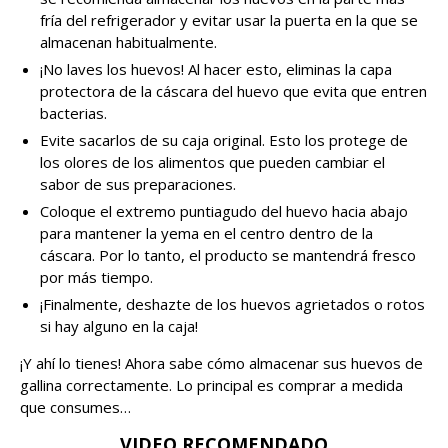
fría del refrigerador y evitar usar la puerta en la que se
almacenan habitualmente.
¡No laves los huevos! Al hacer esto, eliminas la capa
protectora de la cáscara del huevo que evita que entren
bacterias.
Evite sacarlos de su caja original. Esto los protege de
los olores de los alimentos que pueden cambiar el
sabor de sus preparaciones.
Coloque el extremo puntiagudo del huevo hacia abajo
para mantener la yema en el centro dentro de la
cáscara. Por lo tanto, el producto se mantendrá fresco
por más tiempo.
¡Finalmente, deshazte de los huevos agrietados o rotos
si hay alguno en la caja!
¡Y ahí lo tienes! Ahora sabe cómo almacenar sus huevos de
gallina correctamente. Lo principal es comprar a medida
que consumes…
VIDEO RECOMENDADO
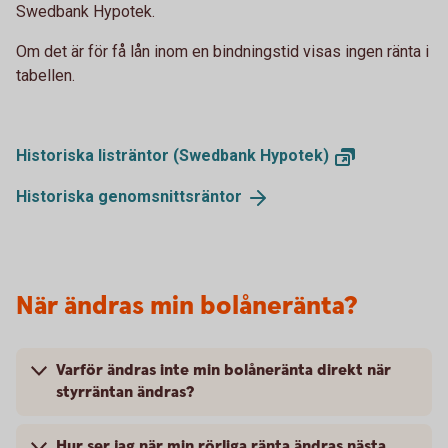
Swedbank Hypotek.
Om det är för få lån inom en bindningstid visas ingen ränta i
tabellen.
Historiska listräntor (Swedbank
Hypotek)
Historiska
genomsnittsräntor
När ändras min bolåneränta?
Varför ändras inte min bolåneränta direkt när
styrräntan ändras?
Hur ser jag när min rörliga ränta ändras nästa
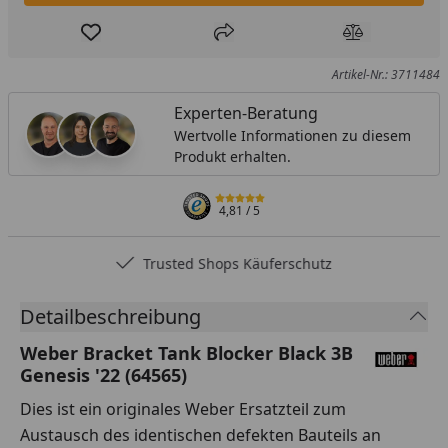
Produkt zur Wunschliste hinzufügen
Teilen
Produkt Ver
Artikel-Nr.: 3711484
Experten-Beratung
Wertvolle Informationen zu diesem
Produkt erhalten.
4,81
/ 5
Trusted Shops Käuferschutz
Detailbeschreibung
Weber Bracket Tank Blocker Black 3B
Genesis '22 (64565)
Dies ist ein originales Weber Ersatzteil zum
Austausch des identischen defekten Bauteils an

...

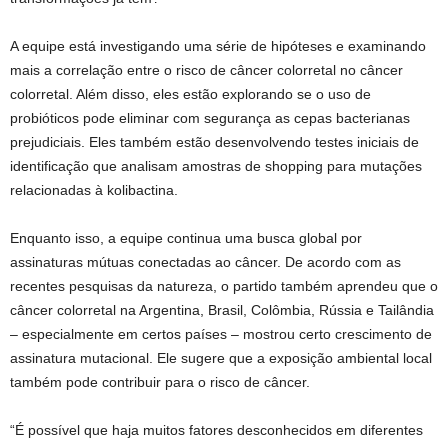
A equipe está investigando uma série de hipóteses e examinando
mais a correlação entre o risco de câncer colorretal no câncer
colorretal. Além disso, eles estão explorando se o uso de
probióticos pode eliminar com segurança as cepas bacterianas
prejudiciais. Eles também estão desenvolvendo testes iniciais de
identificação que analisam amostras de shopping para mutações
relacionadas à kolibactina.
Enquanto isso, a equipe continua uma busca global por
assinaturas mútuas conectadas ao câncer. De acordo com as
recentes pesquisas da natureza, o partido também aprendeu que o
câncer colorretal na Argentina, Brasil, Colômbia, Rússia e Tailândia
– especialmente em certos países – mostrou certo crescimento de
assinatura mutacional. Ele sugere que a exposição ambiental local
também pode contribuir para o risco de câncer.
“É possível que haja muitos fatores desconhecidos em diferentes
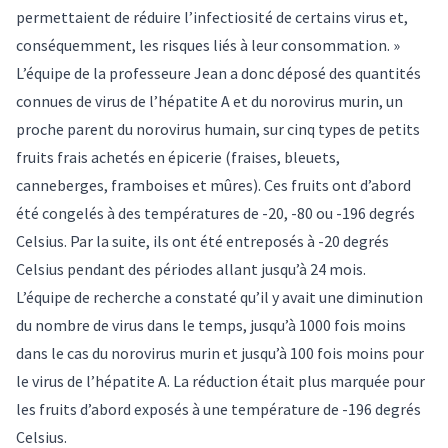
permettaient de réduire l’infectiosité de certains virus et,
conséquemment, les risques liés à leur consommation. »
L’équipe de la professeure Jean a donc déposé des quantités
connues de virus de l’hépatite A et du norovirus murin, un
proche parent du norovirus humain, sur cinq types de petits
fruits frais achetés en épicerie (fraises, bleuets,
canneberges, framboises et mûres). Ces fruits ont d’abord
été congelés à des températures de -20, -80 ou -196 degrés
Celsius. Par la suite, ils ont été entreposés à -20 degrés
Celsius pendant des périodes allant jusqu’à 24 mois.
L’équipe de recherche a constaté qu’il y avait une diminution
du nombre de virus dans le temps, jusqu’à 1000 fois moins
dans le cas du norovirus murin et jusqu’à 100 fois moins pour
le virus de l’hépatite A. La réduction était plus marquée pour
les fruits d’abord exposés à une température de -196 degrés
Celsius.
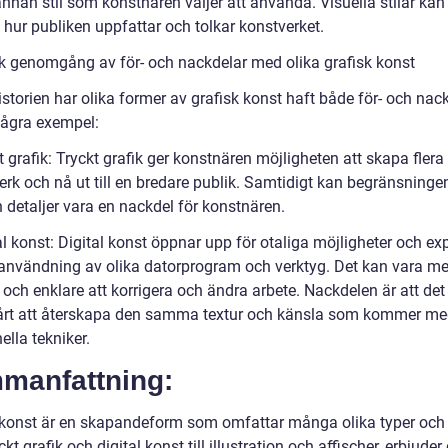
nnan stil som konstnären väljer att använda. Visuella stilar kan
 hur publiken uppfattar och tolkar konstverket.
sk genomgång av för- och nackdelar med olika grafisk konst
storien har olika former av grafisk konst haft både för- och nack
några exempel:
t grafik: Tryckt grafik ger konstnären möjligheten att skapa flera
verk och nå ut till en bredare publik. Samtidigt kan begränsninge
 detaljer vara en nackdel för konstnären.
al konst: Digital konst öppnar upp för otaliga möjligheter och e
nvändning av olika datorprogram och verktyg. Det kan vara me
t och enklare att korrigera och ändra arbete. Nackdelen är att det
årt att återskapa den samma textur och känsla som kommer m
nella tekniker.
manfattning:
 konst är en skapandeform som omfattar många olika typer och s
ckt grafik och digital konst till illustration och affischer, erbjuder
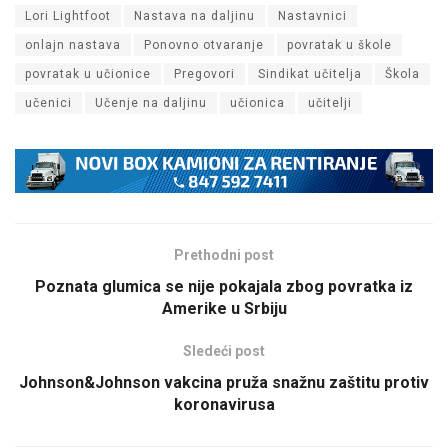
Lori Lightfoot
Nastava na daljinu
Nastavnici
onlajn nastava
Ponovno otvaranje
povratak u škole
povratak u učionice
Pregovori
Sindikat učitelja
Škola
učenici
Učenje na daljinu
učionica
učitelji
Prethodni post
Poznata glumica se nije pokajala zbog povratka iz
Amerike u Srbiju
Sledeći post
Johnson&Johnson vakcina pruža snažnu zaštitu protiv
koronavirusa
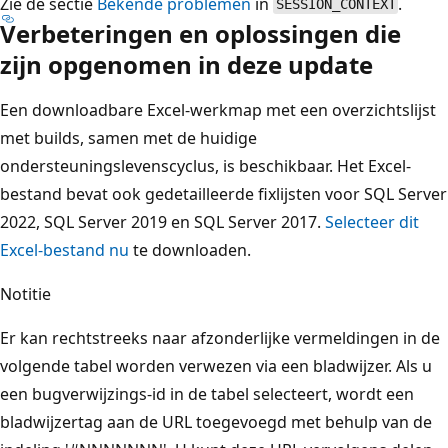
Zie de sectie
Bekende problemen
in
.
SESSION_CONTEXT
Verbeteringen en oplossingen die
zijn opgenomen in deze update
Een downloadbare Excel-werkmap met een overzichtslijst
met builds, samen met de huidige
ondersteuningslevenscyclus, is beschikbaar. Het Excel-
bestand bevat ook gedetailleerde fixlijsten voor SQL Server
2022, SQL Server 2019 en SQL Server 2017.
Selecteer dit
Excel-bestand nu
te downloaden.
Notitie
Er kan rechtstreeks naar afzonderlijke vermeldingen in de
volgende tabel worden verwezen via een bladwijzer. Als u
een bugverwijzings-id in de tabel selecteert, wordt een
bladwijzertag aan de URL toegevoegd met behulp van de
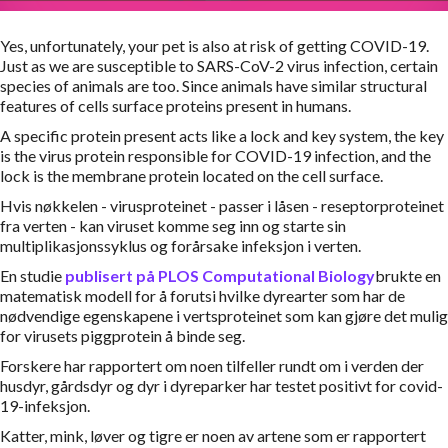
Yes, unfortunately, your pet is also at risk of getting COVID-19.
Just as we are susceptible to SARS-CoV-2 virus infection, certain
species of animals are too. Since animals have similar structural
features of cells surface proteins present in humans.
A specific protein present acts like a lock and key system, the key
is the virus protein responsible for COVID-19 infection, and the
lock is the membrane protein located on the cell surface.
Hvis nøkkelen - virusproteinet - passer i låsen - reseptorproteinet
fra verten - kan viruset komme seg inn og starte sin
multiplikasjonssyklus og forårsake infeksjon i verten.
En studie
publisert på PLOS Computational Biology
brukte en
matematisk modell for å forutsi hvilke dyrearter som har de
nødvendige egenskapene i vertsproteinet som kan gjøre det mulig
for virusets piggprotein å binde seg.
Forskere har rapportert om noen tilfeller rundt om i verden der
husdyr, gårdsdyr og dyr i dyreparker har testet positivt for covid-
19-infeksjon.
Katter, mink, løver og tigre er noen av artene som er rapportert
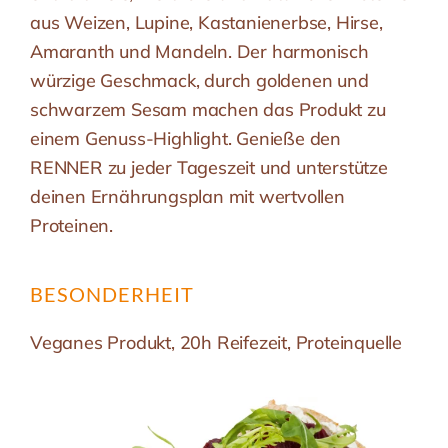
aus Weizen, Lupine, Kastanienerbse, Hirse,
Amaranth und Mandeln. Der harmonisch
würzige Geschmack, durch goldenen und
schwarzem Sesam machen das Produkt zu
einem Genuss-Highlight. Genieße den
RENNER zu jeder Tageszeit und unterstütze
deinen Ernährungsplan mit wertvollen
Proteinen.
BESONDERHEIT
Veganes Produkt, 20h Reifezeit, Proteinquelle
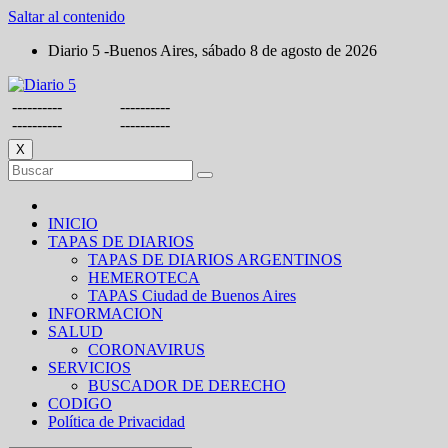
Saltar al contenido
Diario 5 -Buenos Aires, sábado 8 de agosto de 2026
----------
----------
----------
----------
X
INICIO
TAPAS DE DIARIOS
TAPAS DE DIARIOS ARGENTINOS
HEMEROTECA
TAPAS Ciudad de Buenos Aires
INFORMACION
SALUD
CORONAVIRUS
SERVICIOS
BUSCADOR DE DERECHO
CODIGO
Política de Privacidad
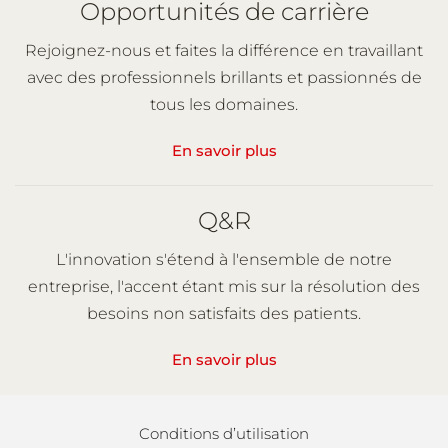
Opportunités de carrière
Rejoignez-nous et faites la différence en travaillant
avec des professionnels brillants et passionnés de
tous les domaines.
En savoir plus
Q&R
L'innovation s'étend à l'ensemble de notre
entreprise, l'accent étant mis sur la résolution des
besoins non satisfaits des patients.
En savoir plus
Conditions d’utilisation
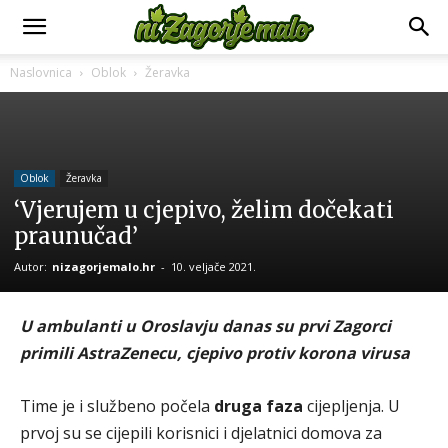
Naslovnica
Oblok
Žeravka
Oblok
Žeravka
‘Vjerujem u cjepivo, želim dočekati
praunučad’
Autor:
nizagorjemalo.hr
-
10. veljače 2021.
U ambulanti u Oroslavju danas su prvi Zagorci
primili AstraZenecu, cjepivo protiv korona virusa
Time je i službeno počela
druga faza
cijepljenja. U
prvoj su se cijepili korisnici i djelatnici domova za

...

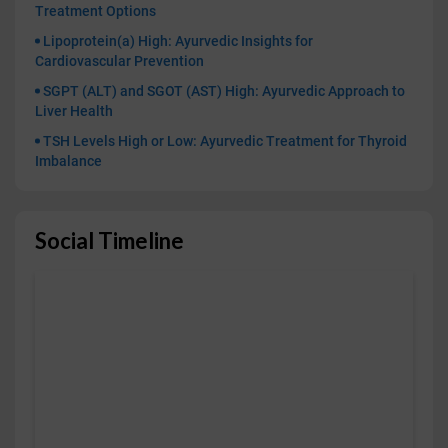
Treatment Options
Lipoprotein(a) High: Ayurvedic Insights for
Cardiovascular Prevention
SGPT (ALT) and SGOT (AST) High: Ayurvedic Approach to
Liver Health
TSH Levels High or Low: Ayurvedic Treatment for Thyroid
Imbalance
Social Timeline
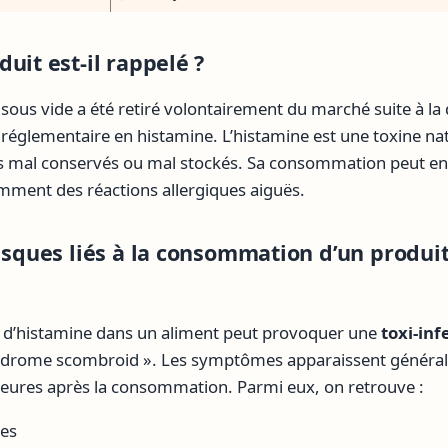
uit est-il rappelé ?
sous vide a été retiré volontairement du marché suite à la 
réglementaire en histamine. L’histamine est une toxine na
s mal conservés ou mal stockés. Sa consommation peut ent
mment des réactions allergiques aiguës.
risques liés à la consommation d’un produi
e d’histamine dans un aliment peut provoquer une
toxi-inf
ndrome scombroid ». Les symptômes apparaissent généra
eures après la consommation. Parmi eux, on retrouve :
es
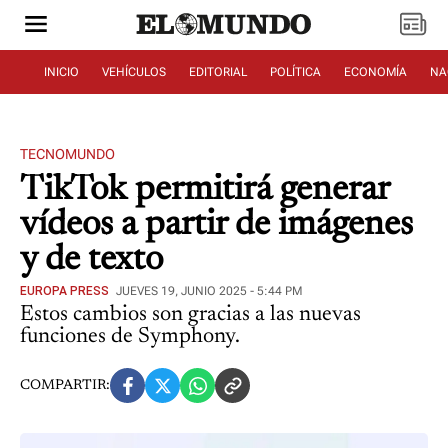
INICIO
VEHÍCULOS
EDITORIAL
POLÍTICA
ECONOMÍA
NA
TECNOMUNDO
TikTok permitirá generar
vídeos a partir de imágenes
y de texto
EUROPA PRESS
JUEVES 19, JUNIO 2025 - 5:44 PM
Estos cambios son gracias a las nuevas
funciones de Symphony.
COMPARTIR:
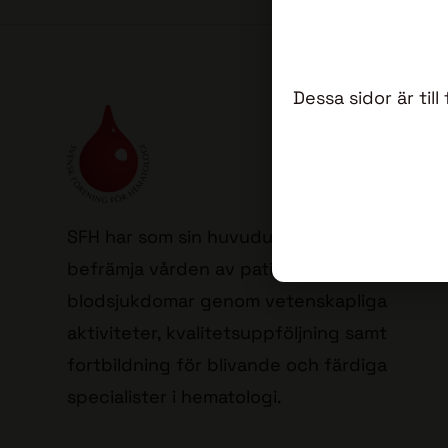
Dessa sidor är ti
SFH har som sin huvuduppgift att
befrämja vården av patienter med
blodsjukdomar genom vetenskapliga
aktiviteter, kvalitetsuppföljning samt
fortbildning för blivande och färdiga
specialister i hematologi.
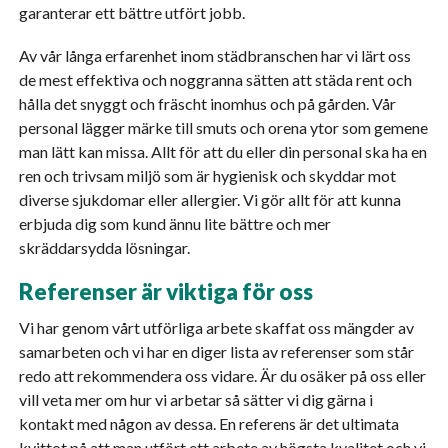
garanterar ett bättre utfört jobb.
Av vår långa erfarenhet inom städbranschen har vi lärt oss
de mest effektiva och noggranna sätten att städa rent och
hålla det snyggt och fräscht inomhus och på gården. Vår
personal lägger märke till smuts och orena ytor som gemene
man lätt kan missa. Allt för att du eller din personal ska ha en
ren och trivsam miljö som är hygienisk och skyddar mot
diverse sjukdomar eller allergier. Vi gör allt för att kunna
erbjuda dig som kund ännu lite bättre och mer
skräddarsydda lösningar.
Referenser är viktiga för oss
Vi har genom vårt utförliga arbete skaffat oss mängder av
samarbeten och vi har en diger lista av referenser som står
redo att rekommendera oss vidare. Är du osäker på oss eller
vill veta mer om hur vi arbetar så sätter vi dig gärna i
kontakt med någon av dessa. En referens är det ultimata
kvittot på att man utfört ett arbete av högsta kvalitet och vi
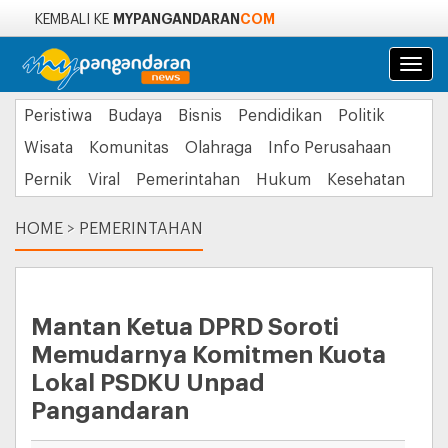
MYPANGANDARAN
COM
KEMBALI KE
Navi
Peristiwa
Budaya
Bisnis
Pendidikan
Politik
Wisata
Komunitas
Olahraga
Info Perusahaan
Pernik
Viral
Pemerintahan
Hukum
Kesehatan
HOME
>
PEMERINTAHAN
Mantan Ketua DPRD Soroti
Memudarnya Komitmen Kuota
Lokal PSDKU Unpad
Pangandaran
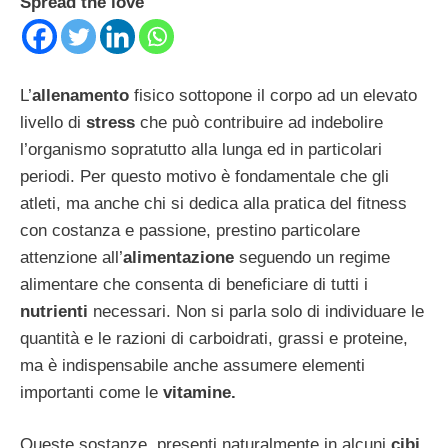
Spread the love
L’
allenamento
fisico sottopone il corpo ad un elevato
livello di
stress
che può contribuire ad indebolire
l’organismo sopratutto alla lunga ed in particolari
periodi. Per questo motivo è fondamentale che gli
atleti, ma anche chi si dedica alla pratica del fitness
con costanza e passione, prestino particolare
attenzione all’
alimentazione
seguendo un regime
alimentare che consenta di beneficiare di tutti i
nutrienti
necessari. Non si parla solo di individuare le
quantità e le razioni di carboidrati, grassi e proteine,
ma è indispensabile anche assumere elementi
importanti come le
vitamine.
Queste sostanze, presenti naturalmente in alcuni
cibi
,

*What to work on*. Give only the number of lines in the entries that contain "noen".

*Answer to the exercise*. 2